**Instructions to follow:** Give the records again exactly, but drop the pictures.

**Records for processing:**
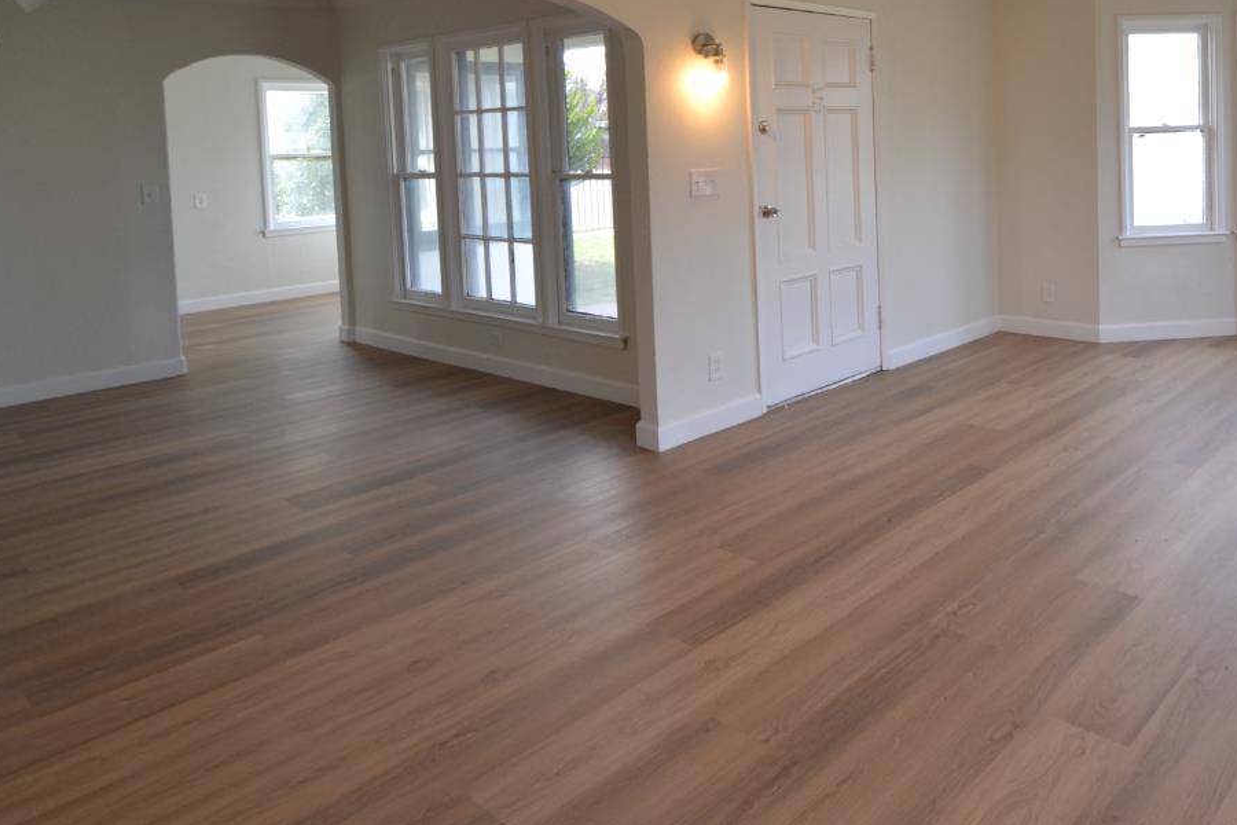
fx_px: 859
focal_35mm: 25
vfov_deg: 48.1
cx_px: 935
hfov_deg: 66.8
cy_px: 153
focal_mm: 10
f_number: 5
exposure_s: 1/100
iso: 400
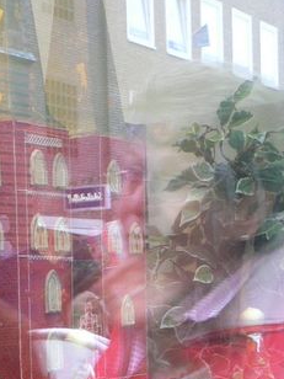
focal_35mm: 97
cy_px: 440
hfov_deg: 14.7
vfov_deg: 19.2
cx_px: -70
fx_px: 1061
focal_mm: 5.8
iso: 200
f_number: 2.8
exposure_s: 1/15
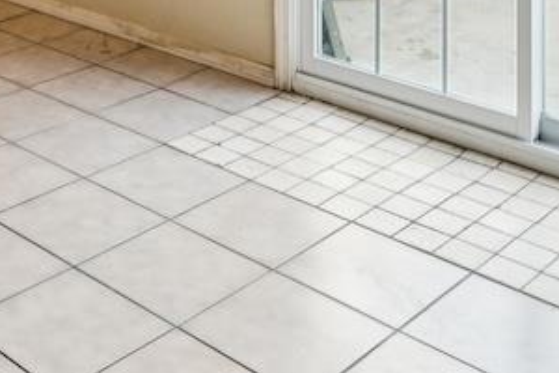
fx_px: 1047
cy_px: -293
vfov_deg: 16.8
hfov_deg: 29.1
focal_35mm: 67
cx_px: 99
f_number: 13
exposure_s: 1/10
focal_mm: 15.8
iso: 400
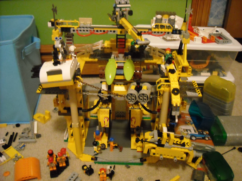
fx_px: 245
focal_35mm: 35
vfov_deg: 40.7
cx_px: 121
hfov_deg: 52.6
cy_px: 90
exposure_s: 1/5
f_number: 2.8
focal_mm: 5.7
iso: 800
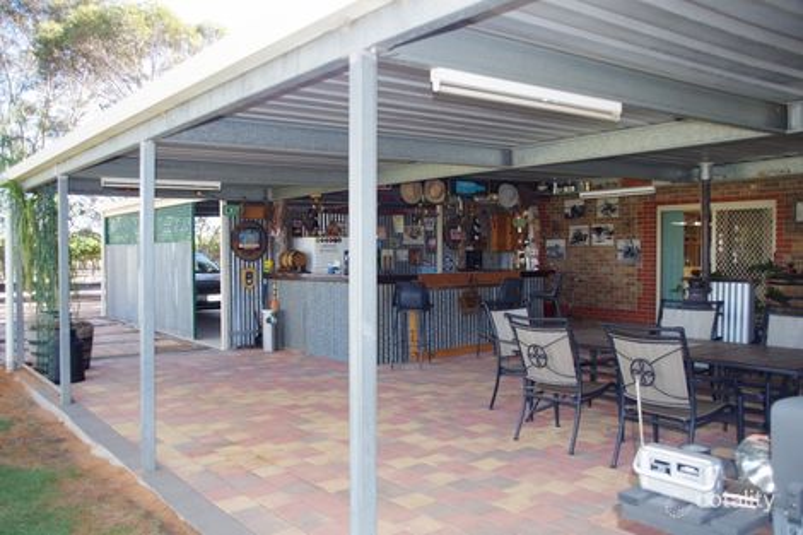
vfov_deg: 42.3
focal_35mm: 31
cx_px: 402
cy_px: 268
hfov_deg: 60.3
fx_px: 691
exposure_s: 1/125
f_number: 4
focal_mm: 21
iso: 400
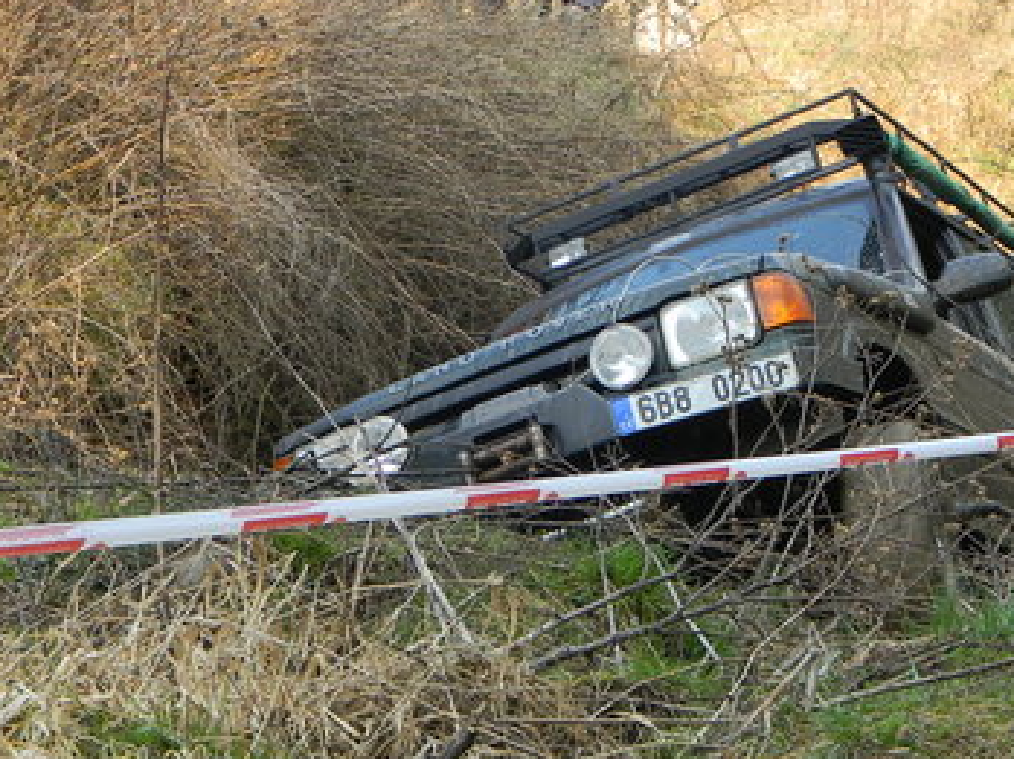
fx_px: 3599
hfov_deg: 16.0
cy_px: 494
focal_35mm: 123
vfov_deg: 12.0
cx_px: 538
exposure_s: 1/135
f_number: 4.3
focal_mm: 12.2
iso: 80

**Task solution:**
fx_px: 859
focal_35mm: 25
vfov_deg: 48.1
cx_px: 935
hfov_deg: 66.8
cy_px: 153
focal_mm: 10
f_number: 5
exposure_s: 1/100
iso: 400
focal_35mm: 97
cy_px: 440
hfov_deg: 14.7
vfov_deg: 19.2
cx_px: -70
fx_px: 1061
focal_mm: 5.8
iso: 200
f_number: 2.8
exposure_s: 1/15
fx_px: 1047
cy_px: -293
vfov_deg: 16.8
hfov_deg: 29.1
focal_35mm: 67
cx_px: 99
f_number: 13
exposure_s: 1/10
focal_mm: 15.8
iso: 400
fx_px: 245
focal_35mm: 35
vfov_deg: 40.7
cx_px: 121
hfov_deg: 52.6
cy_px: 90
exposure_s: 1/5
f_number: 2.8
focal_mm: 5.7
iso: 800
vfov_deg: 42.3
focal_35mm: 31
cx_px: 402
cy_px: 268
hfov_deg: 60.3
fx_px: 691
exposure_s: 1/125
f_number: 4
focal_mm: 21
iso: 400
fx_px: 3599
hfov_deg: 16.0
cy_px: 494
focal_35mm: 123
vfov_deg: 12.0
cx_px: 538
exposure_s: 1/135
f_number: 4.3
focal_mm: 12.2
iso: 80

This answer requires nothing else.